◆ Work to complete:
Output the stretch from the first line through the line containing "dapat memberikan kontribus" as a Markdown table with the columns "No." and "Line", leaving out any blank lines.

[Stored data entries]
• • •

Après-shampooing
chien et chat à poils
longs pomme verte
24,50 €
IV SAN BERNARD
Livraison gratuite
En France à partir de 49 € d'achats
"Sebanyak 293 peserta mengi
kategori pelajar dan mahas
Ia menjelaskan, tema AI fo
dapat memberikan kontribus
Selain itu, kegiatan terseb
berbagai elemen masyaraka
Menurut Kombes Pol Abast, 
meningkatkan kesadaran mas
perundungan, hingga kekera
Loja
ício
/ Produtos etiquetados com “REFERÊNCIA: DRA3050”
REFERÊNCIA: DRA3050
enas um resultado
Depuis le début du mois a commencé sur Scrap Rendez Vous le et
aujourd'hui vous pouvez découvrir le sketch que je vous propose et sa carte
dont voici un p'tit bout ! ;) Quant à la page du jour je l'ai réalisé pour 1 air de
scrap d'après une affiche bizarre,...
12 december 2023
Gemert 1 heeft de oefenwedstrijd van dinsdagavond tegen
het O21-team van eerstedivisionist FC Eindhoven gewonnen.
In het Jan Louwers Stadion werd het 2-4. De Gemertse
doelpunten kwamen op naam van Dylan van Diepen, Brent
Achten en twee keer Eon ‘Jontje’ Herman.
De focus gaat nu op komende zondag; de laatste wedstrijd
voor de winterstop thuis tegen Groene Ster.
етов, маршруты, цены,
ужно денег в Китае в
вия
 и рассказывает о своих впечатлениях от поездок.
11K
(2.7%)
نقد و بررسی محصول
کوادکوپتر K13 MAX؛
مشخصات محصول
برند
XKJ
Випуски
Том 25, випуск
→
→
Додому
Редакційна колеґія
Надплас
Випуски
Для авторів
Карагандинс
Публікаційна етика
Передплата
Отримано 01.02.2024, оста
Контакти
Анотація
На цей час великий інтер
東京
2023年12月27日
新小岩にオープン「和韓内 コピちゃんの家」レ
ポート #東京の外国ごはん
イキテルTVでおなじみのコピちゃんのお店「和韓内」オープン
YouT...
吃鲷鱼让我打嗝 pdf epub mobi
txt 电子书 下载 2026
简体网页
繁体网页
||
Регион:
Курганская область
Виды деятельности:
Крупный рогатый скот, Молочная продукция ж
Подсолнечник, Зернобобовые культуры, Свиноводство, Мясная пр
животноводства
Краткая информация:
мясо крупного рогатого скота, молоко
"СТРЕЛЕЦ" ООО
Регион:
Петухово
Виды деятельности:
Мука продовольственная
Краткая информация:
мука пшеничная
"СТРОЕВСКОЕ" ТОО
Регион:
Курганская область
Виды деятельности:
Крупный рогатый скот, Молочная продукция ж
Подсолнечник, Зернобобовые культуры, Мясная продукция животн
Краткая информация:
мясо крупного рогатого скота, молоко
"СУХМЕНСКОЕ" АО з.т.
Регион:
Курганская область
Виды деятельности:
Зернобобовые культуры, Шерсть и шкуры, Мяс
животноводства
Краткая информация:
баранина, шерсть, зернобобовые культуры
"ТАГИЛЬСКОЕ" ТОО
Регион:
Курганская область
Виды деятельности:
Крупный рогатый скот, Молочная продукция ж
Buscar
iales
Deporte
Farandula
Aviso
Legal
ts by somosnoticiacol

• • •

◆ Worked solution:
| No. | Line |
|---|---|
| 1 | Après-shampooing |
| 2 | chien et chat à poils |
| 3 | longs pomme verte |
| 4 | 24,50 € |
| 5 | IV SAN BERNARD |
| 6 | Livraison gratuite |
| 7 | En France à partir de 49 € d'achats |
| 8 | "Sebanyak 293 peserta mengi |
| 9 | kategori pelajar dan mahas |
| 10 | Ia menjelaskan, tema AI fo |
| 11 | dapat memberikan kontribus |